The eternal passenger, I was trying to help a driver negotiate a tricky maneuver but ended up reading the warning printed in fine print: Things seen from this mirror may seem nearer or farther than they are.

It’s sobering to reflect how much of our identity is tied up with memories, sieved and stored by the mind, as faulty and prone to idiosyncrasies as the rest of our finite body.

When my former student, TV journalist Rachelle Marie Dangin, asked me for my recollection of the Yellow Revolution, she assumed I was already a reporter covering Cory Aquino and the Opposition. I clarified that in February 1986, I was still a graduating student of UP Cebu, spending more time walking out of classes than staying inside classrooms.

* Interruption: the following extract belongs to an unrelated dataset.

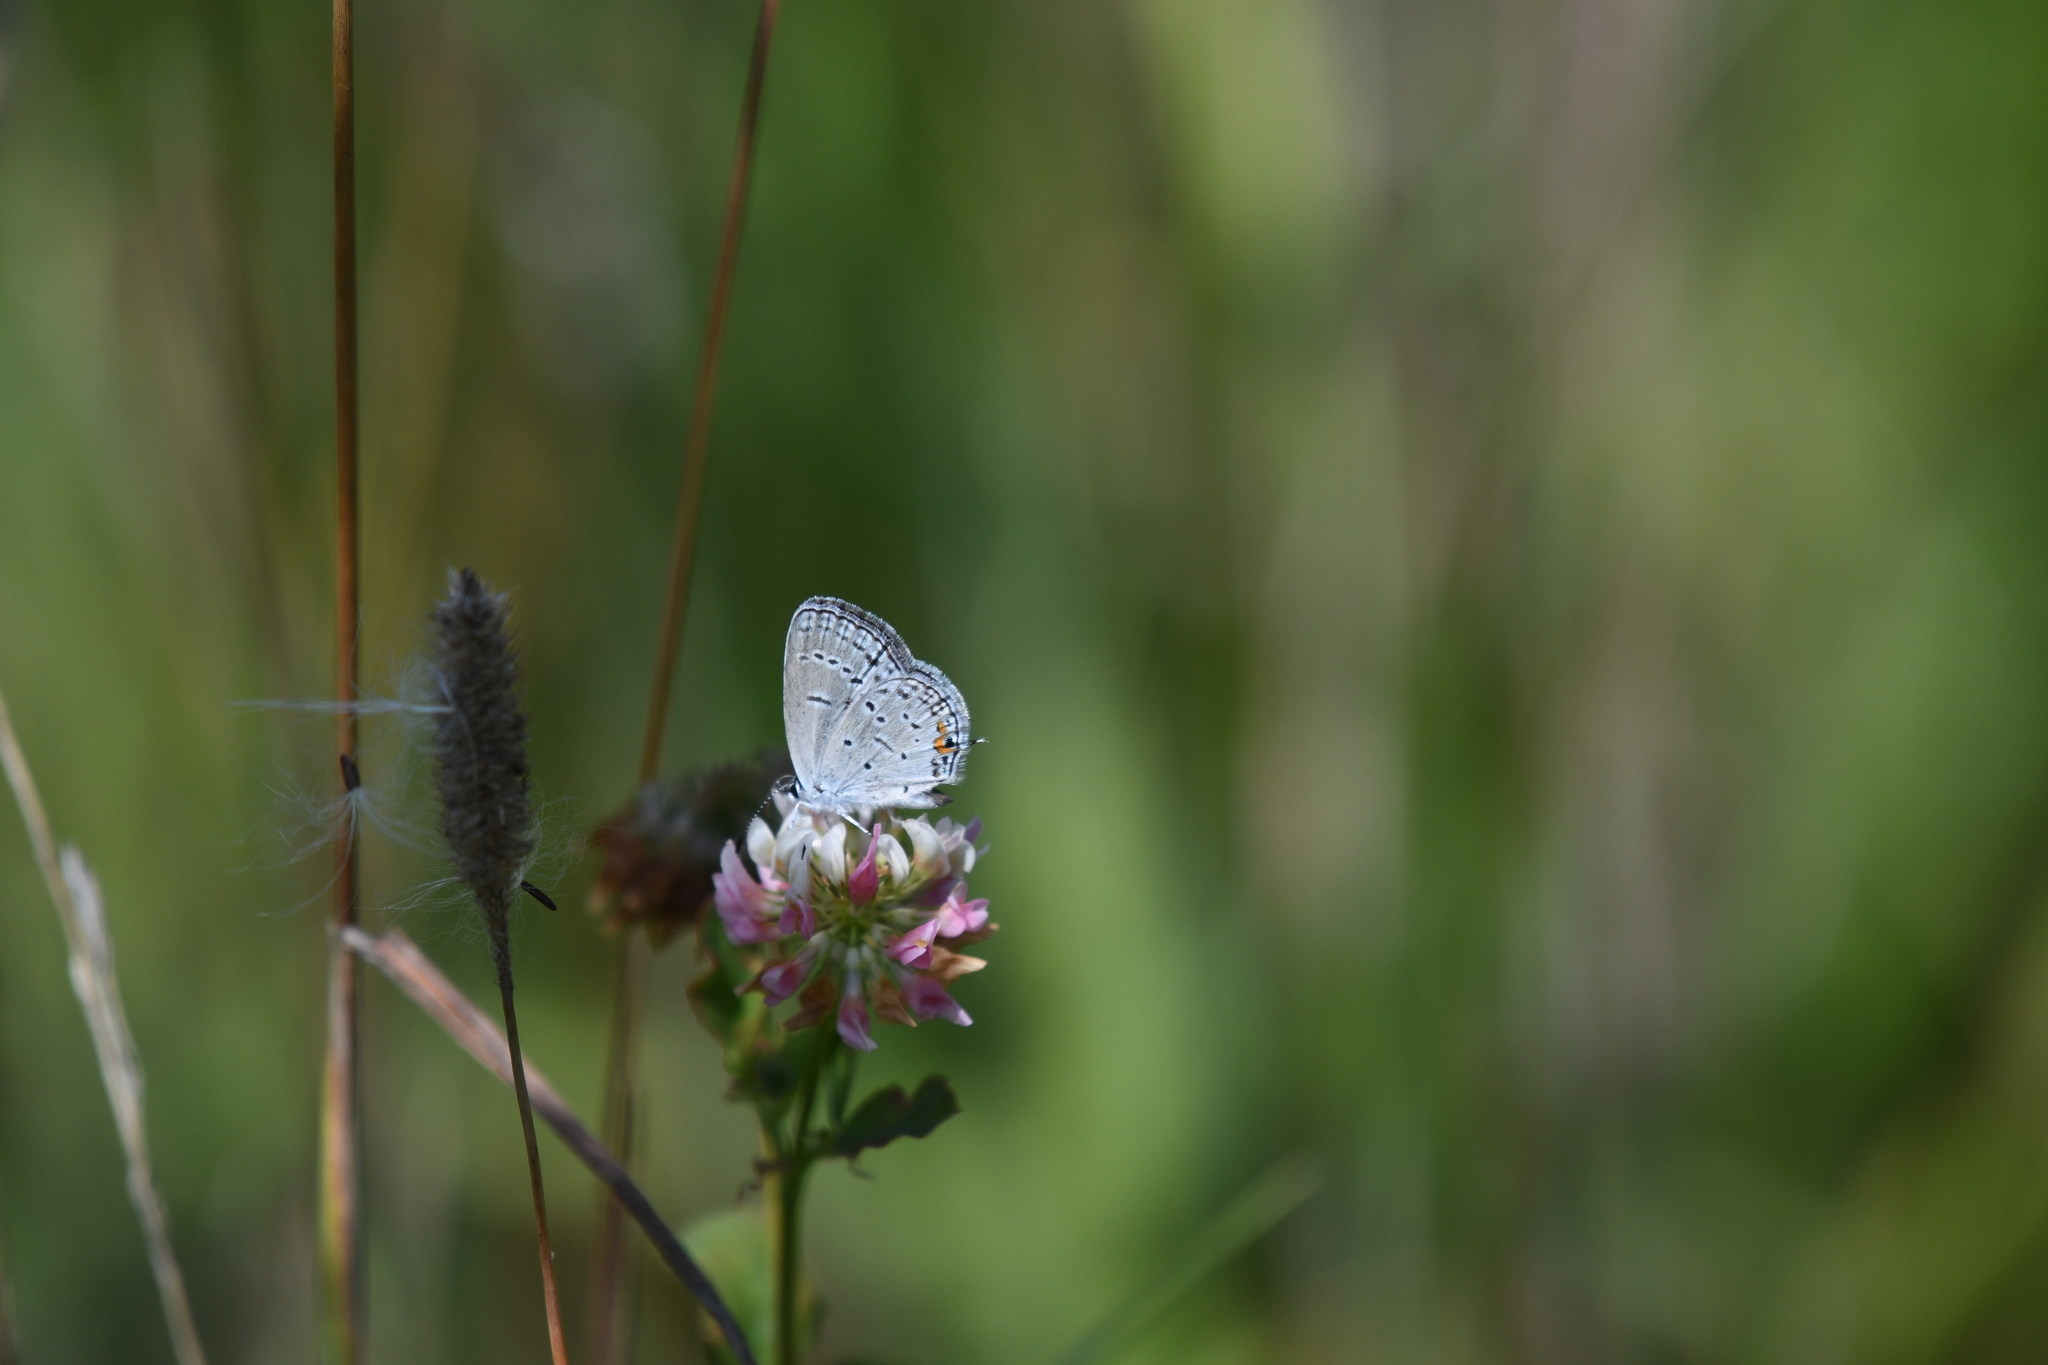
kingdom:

On Facebook, my former schoolmate, Olive Caday-Fillone, recalled the same experiences—“the daily marches to Fuente, bonfires at night”—but also other things besides.

Then the chairman of the UP Cebu Student Council, Olive wrote that UP Cebu was the only campus in Cebu that openly supported Edsa 1 through boycott. (I only remembered that it was hard to sit on stony, uneven ground under the UP trees, listening to speakers drone on about tyranny and repression. Reading a comic book about Hegel and Marx helped a bit.)

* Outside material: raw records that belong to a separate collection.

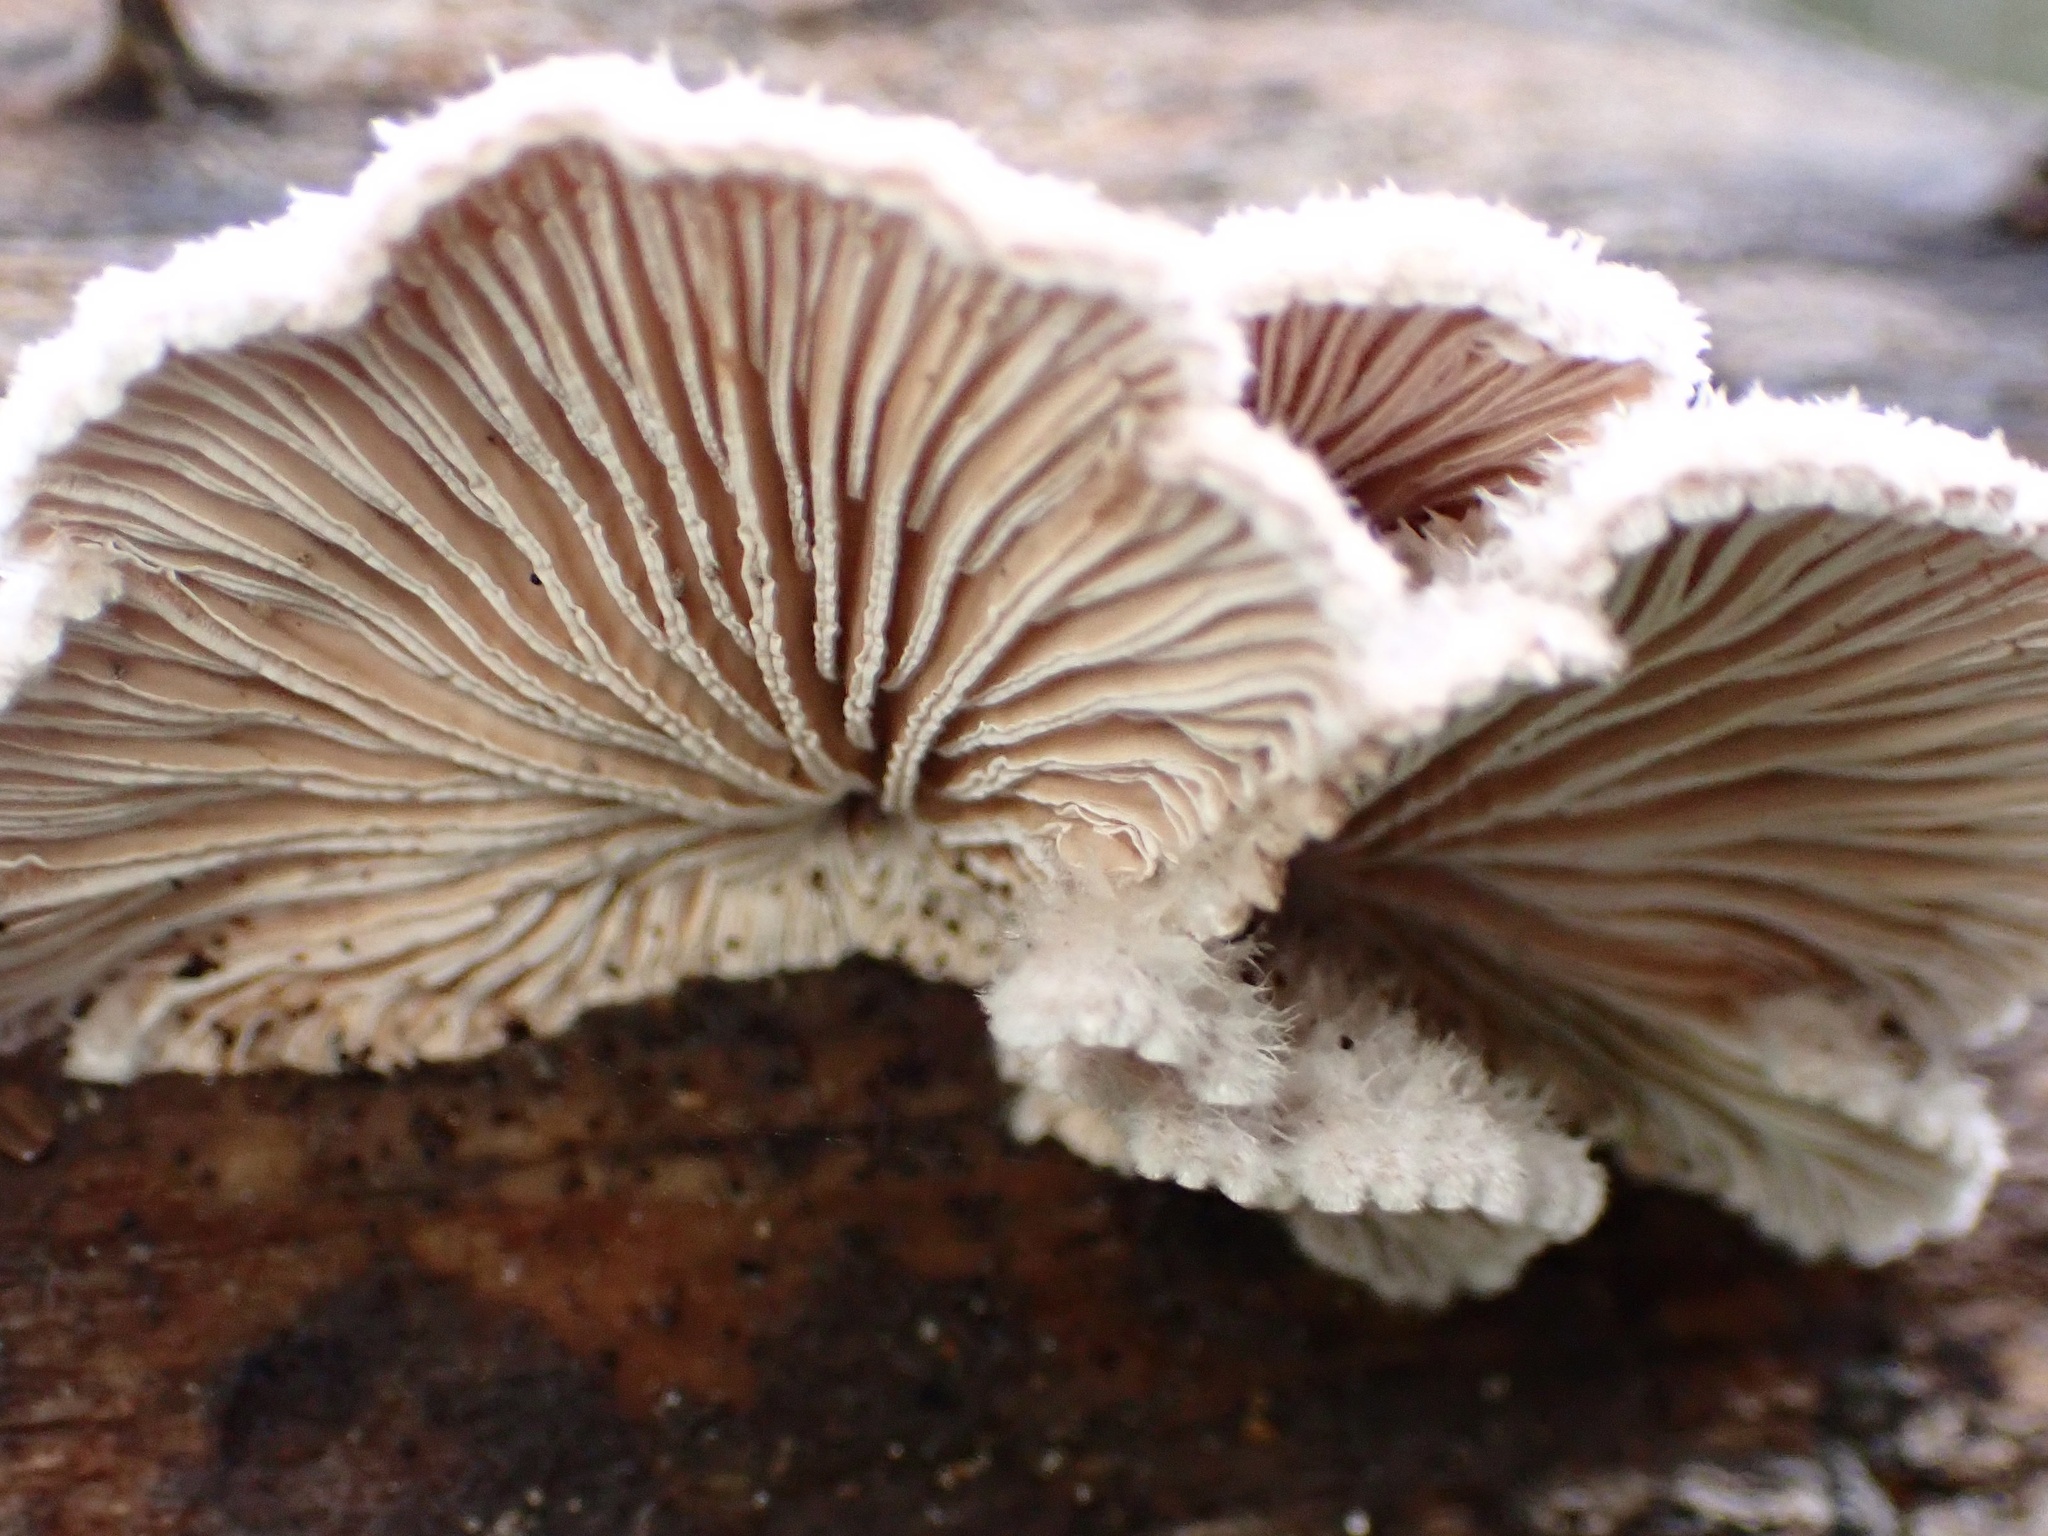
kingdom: Fungi
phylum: Basidiomycota
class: Agaricomycetes
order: Agaricales
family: Schizophyllaceae
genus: Schizophyllum
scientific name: Schizophyllum commune
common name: Common porecrust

While I recalled teachers as either haranguing or pleading with us to return to our classes so we could graduate “on time,” Olive remembers one teacher donating boiled “camote (sweet potato)” so we wouldn’t go hungry, debating about human rights and class struggle in the perpetually overgrown UP fields. (This remembrance startles and shames me because I was one of those who mocked this teacher behind her back for trying to inculcate proper etiquette and decorum in our “Social Orientation” classes held at the old Bagong Lipunan (BL) classrooms.)

Even if the mirror warns you about the deceptiveness of reflected distance, it is still human error that rams the car, isn’t it?

So finding the Anvil biography of Malay was, with apologies to Hegel and Marx, God-sent.

Malay was a reporter, columnist, teacher, street parliamentarian and grandfather of children who stayed under his wing and that of his wife, Paula Carolina, while their parents—the Malays’ daughter Bobbie and partner, Satur Ocampo—were underground.

Armando J. Malay’s journalistic career spanned more than six decades, making him a witness and a participant of turbulent but defining moments of our history, from just before the outbreak of World War II until post-Edsa (he passed away in 2003).

What makes Malay effective in his role of “remembrancer” was his lifelong passion for “exactitude,” according to the UP obituary, “Dean Armando Malay writes 30.”

His biographers, Marites N. Sison and Yvonne T. Chua, wrote in their preface that Malay’s notes helped them write “A Guardian of Memory”. From November 1974, when he began a planned autobiography, “mostly in longhand,” until 1990, when age and failing sight silenced the pounding of his typewriter, Malay compiled a manuscript that encompassed 52 volumes.

History is often held hostage by historians. Yet, in Sison and Chua’s book, Malay is faithful to the Muse of Exactitude because he did not just remember, he wrote it down. As a result, he rescued remembrance from romanticism and deconstruction: the concrete and the specific anchor the sweeping panorama of history. The notes of Malay spare no one, not even the man making those notes.

In the Foreword of “A Guardian of Memory,” Juan L. Mercado applied to Malay a word used by poet, columnist and judge Simeon Dumdum in “Speak, Memory”. “In ancient times, a remembrancer collected debts,” wrote Mercado. “But the remembrancer also reminded people of what they preferred to forget.”

“A Guardian of Memory” came just as I was beginning to mistrust the act of remembering.